'''

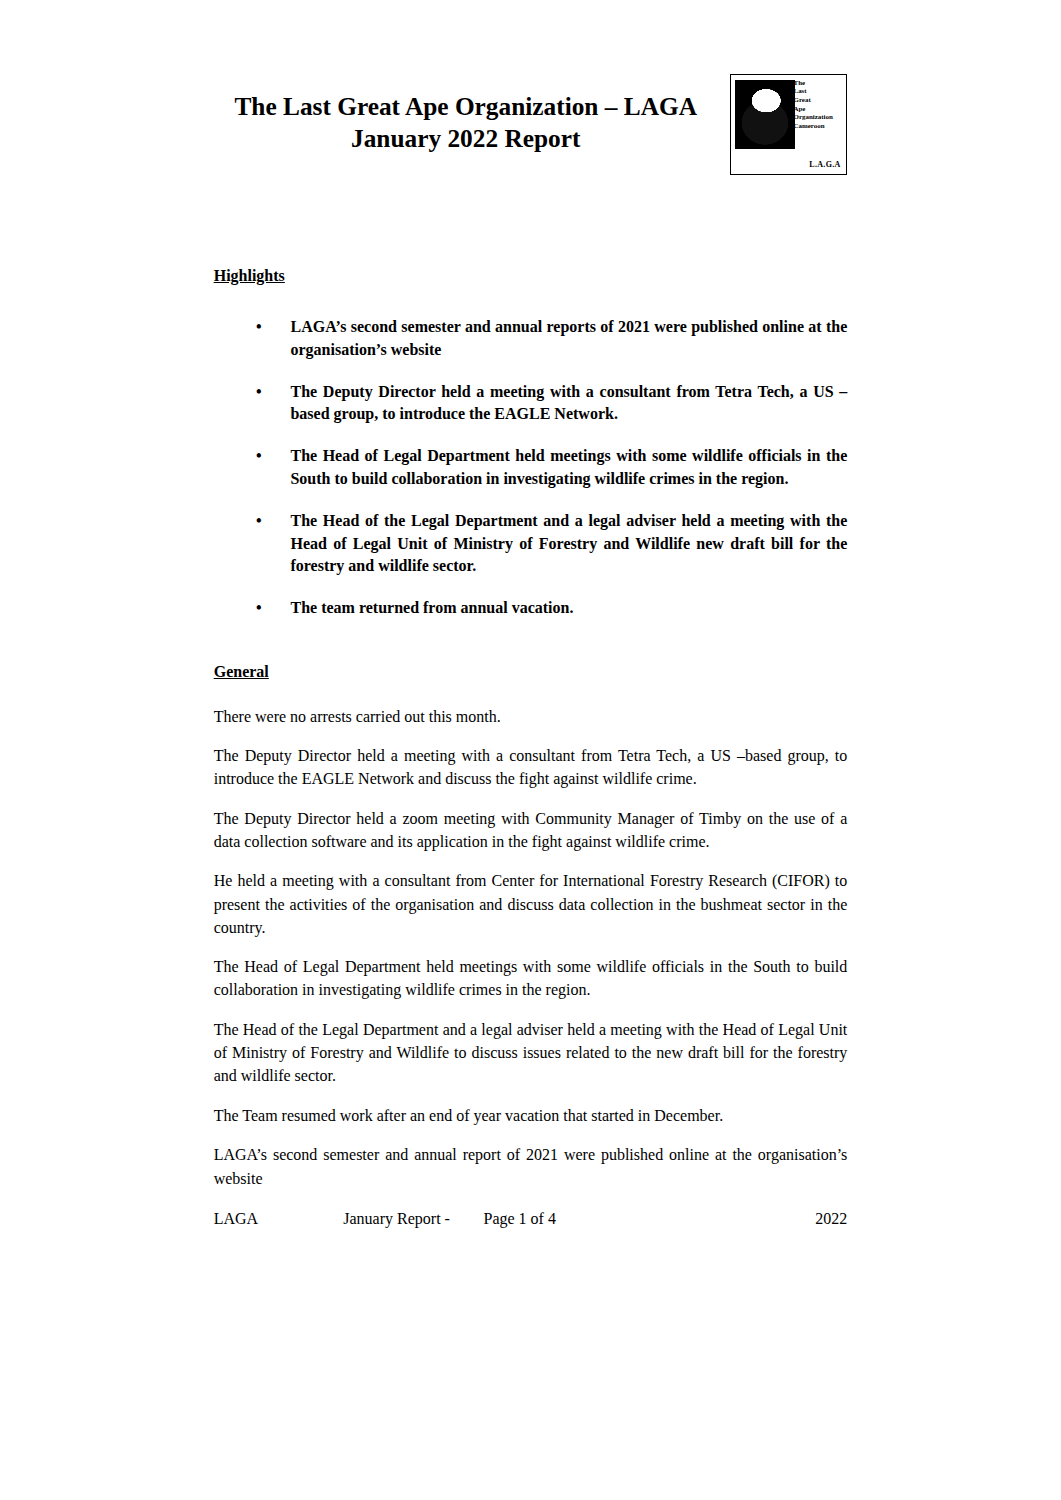The Last Great Ape Organization Cameroon
L.A.G.A
The Last Great Ape Organization – LAGA
January 2022 Report
Highlights
LAGA’s second semester and annual reports of 2021 were published online at the organisation’s website
The Deputy Director held a meeting with a consultant from Tetra Tech, a US –based group, to introduce the EAGLE Network.
The Head of Legal Department held meetings with some wildlife officials in the South to build collaboration in investigating wildlife crimes in the region.
The Head of the Legal Department and a legal adviser held a meeting with the Head of Legal Unit of Ministry of Forestry and Wildlife new draft bill for the forestry and wildlife sector.
The team returned from annual vacation.
General
There were no arrests carried out this month.
The Deputy Director held a meeting with a consultant from Tetra Tech, a US –based group, to introduce the EAGLE Network and discuss the fight against wildlife crime.
The Deputy Director held a zoom meeting with Community Manager of Timby on the use of a data collection software and its application in the fight against wildlife crime.
He held a meeting with a consultant from Center for International Forestry Research (CIFOR) to present the activities of the organisation and discuss data collection in the bushmeat sector in the country.
The Head of Legal Department held meetings with some wildlife officials in the South to build collaboration in investigating wildlife crimes in the region.
The Head of the Legal Department and a legal adviser held a meeting with the Head of Legal Unit of Ministry of Forestry and Wildlife to discuss issues related to the new draft bill for the forestry and wildlife sector.
The Team resumed work after an end of year vacation that started in December.
LAGA’s second semester and annual report of 2021 were published online at the organisation’s website
LAGA
January Report -Page 1 of 4
2022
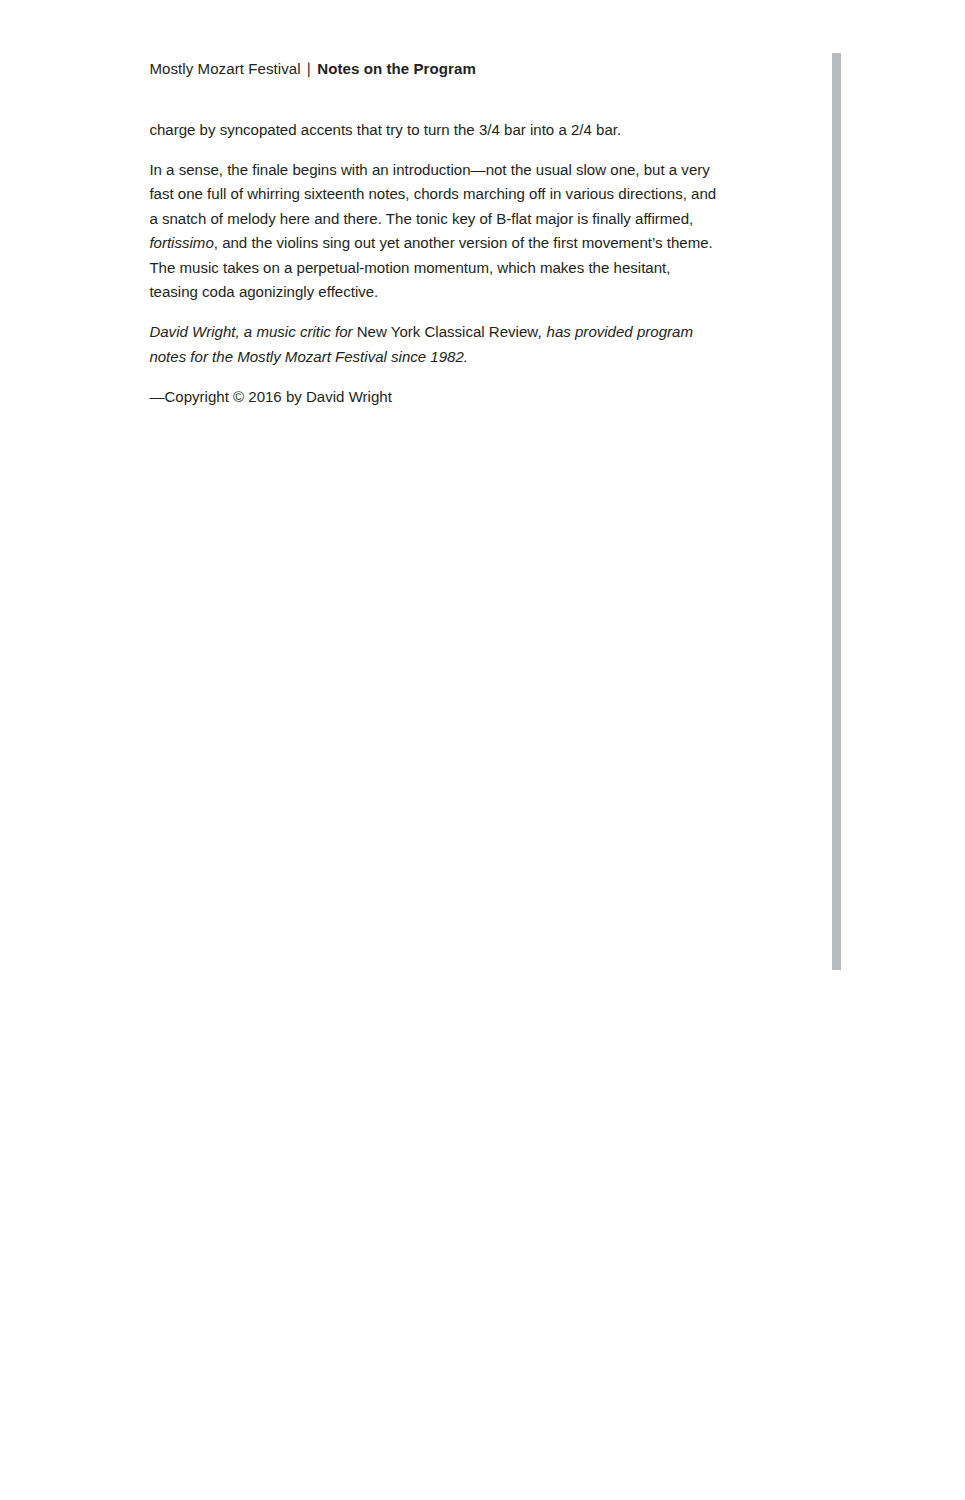Mostly Mozart Festival∣Notes on the Program
charge by syncopated accents that try to turn the 3/4 bar into a 2/4 bar.
In a sense, the finale begins with an introduction—not the usual slow one, but a very fast one full of whirring sixteenth notes, chords marching off in various directions, and a snatch of melody here and there. The tonic key of B-flat major is finally affirmed, fortissimo, and the violins sing out yet another version of the first movement’s theme. The music takes on a perpetual-motion momentum, which makes the hesitant, teasing coda agonizingly effective.
David Wright, a music critic for New York Classical Review, has provided program notes for the Mostly Mozart Festival since 1982.
—Copyright © 2016 by David Wright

'''

Would you restate word for word each line from the one that holds "The Team resumed" to the end of the material, both ends included, without the pictures?

The Team resumed work after an end of year vacation that started in December.
LAGA’s second semester and annual report of 2021 were published online at the organisation’s website
LAGA
January Report -Page 1 of 4
2022
Mostly Mozart Festival∣Notes on the Program
charge by syncopated accents that try to turn the 3/4 bar into a 2/4 bar.
In a sense, the finale begins with an introduction—not the usual slow one, but a very fast one full of whirring sixteenth notes, chords marching off in various directions, and a snatch of melody here and there. The tonic key of B-flat major is finally affirmed, fortissimo, and the violins sing out yet another version of the first movement’s theme. The music takes on a perpetual-motion momentum, which makes the hesitant, teasing coda agonizingly effective.
David Wright, a music critic for New York Classical Review, has provided program notes for the Mostly Mozart Festival since 1982.
—Copyright © 2016 by David Wright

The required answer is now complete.